So... Do all of you who sank your valuable time into that where-do-the-auction-funds-go sham of a process feel a little betrayed now?
How many more times will we continue to play this futile game?
The fix is always in. Let the "community" thrash about with well-meaning but big-picture-pointless debate, then swoop in at the end to remind where the ultimate decision lies. It lies with the money.
"Fool me once, shame on you. Fool me twice, shame on me."
I got fooled enough with the Applicant Support process, the CCT and a few others. Yeah, it's more than one but at least I can say I know the experience intimately. But the aftermath of these efforts (or lack thereof) is why you don't see me wasting my time on subsequent ones. (Cue the theme music from "CSI:Miami".)
Countless of my colleagues continue the good-faith attempt to disprove Einstein's definition of insanity(*), unsuccessfully. I love my ALAC friends (I've literally invited you to my home) and it pains me to watch the story repeat so often.
But sooner or later the collective massochism and denial has to end. Turnover in ALAC is low enough to have plenty of veterans around who should know better.
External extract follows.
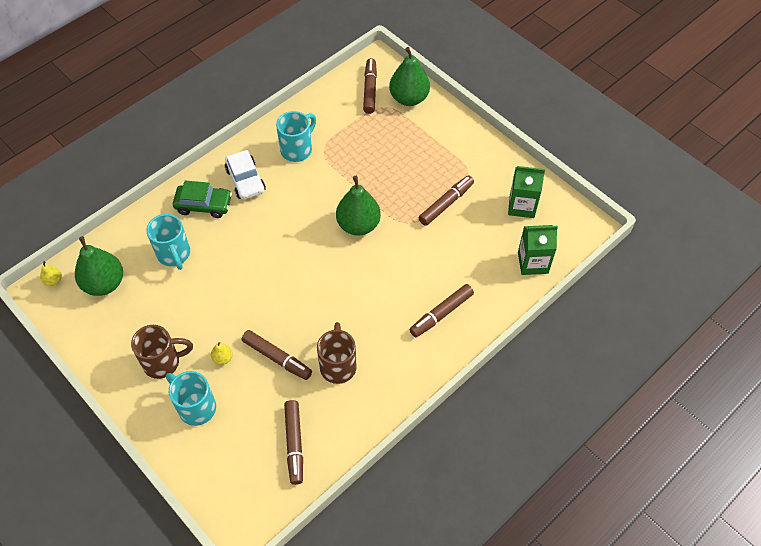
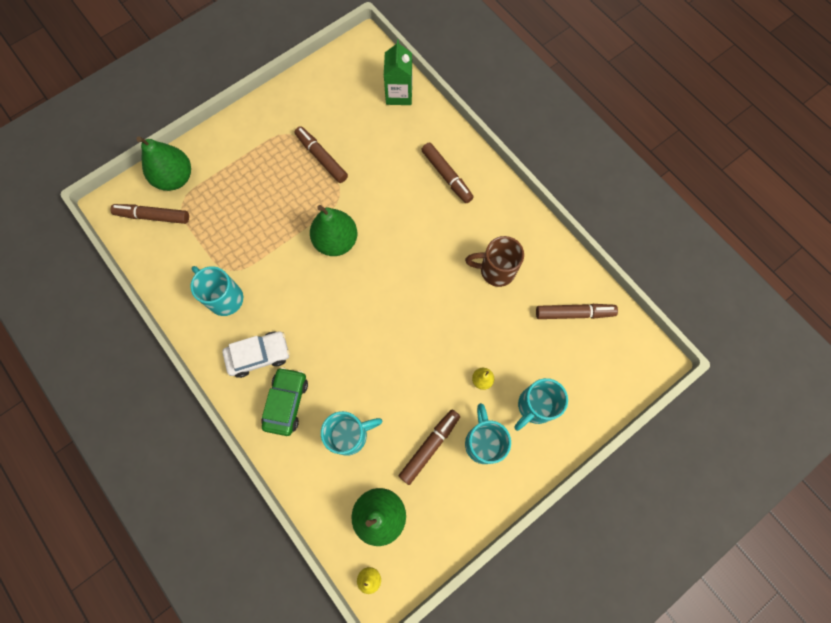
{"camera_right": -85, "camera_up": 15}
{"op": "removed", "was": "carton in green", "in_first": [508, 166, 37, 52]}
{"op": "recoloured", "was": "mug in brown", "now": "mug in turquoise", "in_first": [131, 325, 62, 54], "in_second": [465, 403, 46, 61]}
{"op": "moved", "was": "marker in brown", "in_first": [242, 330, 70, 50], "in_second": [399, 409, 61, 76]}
Stop playing the game. Challenge the rules instead. Perfect example: why is ALAC involved in the minutiae of "subsequent procedures" for new rounds of gTLDs without having even challenged the rationale for new rounds at all? Also, I've previously spoken at length about ALAC's sad longtime choice to respond to the agendas of others rather than even try to set its own.
Monied interests overpower us politically by orders of magnitude, and without a regulatory role ICANN has no incentive to push against the money. This needs to be changed, or others will change it from the outside.
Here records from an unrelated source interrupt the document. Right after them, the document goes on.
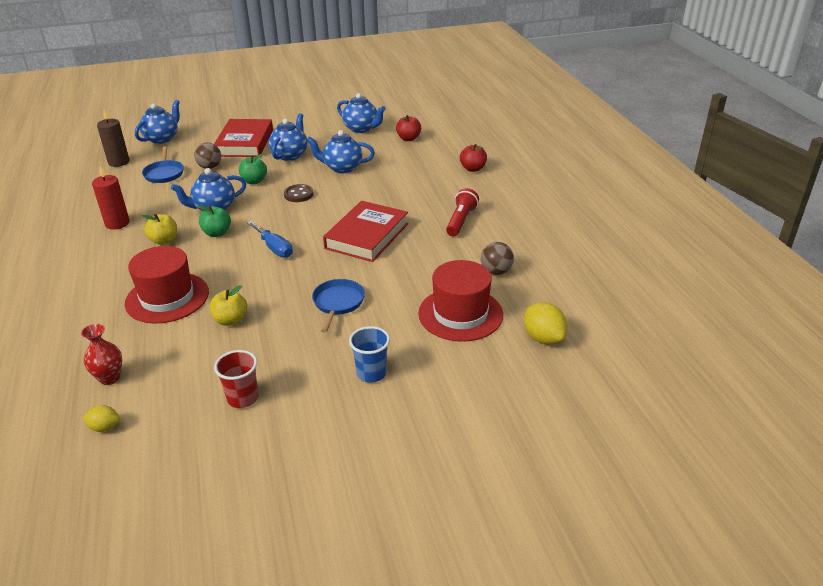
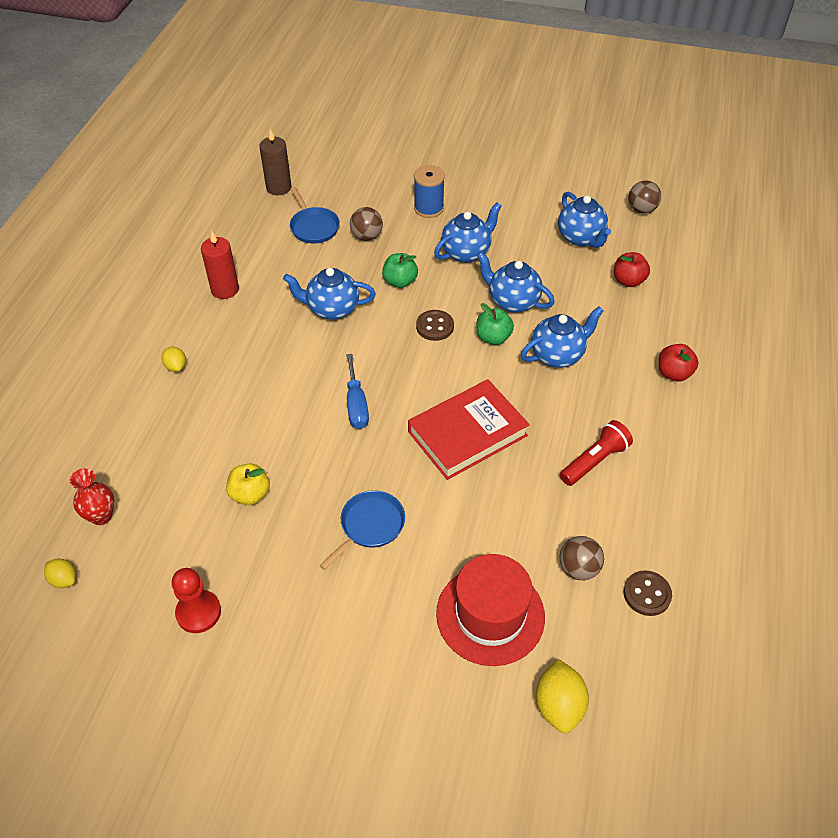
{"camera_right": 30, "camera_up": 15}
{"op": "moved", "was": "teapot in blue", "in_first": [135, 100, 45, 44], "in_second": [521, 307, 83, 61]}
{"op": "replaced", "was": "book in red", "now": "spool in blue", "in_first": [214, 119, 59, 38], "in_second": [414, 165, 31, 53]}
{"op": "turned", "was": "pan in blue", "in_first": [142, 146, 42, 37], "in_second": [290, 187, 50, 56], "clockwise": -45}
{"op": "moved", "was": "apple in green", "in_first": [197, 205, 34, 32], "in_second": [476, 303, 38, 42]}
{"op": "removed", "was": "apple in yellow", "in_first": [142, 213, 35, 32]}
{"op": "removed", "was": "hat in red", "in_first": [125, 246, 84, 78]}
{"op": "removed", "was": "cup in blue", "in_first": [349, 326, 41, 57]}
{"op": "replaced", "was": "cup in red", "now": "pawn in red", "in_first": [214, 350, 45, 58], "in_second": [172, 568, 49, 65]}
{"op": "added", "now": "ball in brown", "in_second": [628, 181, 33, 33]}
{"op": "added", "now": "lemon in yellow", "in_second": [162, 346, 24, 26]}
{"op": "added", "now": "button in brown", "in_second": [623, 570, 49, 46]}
I remind that we are now living through a period of time in which awful political choices are being made, all over the world, in desperate moves to disrupt deaf and corrupt status quo. ICANN and ALAC ignore this trend at their danger.
___________________
Evan Leibovitch, Toronto
@evanleibovitch/@el56
(*) that may not have ever actually been said by Einstein, but it's a useful phrase regardless of source.